Chronic treatment

a. Calcium. Oral calcium at a dose of 500-1000 mg elemental calcium per dose q6h. This can be given as liquid (calcium carbonate, 100 mg/mL; calcium glubionate, 25 mg/mL) or one of many tablet forms.

b. Vitamin D. Treat vitamin D deficiency with ergocalciferol drops at a dose of 800-8000 lU/day. Doses have been described in the literature up to 600,000 units given in a single day. For patients with renal failure, calcitriol can be given at a dose of 0.25-1 mcg/day. Patients with hypoparathyroidism, pseudohypoparathyroidism, and vitamin D-dependent rickets type 1 also require calcitriol therapy rather than ergocalciferol. This can be given orally or intravenously.

VI. Problem Case Diagnosis. The 1-week-old infant had late neonatal hypocalcemia, and a phosphorus level of 9.2 mg/dL. Infant was treated with IV calcium gluconate and placed on Similac PM 60/40. There was no evidence of DiGeorge syndrome or recurrence of hypocalcemia.
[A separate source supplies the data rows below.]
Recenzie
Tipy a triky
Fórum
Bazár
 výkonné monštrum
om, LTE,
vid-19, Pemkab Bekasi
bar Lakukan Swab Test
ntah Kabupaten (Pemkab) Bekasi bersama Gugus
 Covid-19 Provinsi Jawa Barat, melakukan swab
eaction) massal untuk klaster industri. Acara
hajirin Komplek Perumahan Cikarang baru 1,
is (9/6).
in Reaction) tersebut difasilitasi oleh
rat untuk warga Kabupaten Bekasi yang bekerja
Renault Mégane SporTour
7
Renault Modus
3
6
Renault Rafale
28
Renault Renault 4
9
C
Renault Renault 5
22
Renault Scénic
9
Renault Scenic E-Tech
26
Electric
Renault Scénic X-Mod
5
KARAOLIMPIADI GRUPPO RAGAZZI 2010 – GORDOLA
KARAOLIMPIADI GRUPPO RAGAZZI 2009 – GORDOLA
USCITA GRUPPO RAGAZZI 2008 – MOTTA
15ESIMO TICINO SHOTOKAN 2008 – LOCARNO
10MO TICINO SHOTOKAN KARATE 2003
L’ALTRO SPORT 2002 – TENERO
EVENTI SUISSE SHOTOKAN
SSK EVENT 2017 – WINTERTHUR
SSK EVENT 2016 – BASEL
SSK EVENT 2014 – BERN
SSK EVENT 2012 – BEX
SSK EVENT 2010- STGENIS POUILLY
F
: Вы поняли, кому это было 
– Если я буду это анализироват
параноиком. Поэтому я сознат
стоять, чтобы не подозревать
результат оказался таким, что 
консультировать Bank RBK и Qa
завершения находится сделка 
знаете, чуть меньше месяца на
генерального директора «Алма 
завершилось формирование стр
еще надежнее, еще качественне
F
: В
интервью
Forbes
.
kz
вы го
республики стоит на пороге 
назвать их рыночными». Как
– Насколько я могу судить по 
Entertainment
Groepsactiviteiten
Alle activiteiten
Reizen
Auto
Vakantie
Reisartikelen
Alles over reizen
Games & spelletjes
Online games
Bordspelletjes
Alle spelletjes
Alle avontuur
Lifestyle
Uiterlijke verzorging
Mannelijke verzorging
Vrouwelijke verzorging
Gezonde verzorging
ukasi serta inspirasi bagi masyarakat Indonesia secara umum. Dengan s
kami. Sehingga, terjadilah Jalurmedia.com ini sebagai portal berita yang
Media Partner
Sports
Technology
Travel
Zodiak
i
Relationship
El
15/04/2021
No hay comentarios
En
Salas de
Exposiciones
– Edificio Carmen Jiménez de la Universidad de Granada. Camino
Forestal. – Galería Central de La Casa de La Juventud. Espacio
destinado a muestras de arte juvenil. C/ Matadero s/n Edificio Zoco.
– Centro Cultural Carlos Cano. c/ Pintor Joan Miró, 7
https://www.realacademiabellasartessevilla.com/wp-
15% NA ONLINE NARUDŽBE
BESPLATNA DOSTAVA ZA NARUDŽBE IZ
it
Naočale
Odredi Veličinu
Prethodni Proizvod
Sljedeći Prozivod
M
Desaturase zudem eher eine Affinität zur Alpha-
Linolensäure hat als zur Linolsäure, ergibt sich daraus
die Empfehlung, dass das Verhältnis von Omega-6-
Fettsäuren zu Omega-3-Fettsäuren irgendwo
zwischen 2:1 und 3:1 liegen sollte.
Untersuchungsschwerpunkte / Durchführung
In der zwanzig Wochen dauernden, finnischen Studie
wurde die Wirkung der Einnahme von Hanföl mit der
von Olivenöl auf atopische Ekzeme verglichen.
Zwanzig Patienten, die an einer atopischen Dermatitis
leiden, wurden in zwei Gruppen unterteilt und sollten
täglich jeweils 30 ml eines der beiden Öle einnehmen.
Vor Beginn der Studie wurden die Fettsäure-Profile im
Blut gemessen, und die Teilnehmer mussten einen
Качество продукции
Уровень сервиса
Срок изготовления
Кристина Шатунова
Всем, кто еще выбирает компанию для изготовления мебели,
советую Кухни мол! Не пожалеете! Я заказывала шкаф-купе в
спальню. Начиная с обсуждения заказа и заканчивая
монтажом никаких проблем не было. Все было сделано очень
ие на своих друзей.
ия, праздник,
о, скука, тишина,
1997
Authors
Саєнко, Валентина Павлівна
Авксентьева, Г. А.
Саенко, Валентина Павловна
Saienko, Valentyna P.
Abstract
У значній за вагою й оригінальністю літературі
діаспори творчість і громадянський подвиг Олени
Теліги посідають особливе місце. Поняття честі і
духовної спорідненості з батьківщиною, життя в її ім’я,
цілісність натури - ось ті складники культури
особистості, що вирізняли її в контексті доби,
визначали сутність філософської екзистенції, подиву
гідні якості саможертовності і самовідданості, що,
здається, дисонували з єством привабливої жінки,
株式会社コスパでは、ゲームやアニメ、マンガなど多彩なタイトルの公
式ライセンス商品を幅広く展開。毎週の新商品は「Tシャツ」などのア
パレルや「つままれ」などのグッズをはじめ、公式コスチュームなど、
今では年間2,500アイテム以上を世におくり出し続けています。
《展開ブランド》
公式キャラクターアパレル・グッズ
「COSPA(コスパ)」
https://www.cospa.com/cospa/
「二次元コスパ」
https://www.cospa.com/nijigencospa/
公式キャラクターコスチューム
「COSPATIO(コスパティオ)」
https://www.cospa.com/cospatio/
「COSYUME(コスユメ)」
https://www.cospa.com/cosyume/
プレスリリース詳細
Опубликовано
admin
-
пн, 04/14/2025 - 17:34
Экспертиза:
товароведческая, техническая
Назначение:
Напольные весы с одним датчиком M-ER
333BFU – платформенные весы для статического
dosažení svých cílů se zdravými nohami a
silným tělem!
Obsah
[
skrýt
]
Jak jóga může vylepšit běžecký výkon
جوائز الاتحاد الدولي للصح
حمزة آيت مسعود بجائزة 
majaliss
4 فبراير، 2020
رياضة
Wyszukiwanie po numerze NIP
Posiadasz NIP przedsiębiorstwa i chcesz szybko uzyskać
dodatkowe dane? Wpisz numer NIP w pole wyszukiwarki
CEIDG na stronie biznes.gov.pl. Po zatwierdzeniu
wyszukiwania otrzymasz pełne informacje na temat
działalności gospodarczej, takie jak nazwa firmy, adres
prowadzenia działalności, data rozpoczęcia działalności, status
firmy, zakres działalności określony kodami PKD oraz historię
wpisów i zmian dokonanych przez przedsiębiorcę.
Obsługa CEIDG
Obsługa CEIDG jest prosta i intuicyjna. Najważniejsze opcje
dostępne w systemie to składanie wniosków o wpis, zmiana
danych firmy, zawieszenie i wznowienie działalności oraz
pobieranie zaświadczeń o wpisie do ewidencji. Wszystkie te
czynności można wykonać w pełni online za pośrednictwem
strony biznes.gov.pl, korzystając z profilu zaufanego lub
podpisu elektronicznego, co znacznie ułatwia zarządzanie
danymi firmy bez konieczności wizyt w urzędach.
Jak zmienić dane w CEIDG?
VII. Teaching Pearl: Question. In most cases of vitamin D-deficiency rickets, is the level of 1,25-dihydroxyvitamin D high, normal, or low?

VIII. Teaching Pearl: Answer. The 1,25-dihydroxyvitamin D levels are usually in the normal range, but this is inappropriate for the level of hypophosphatemia, hypocalcemia, and hyperparathyroidism that may be present.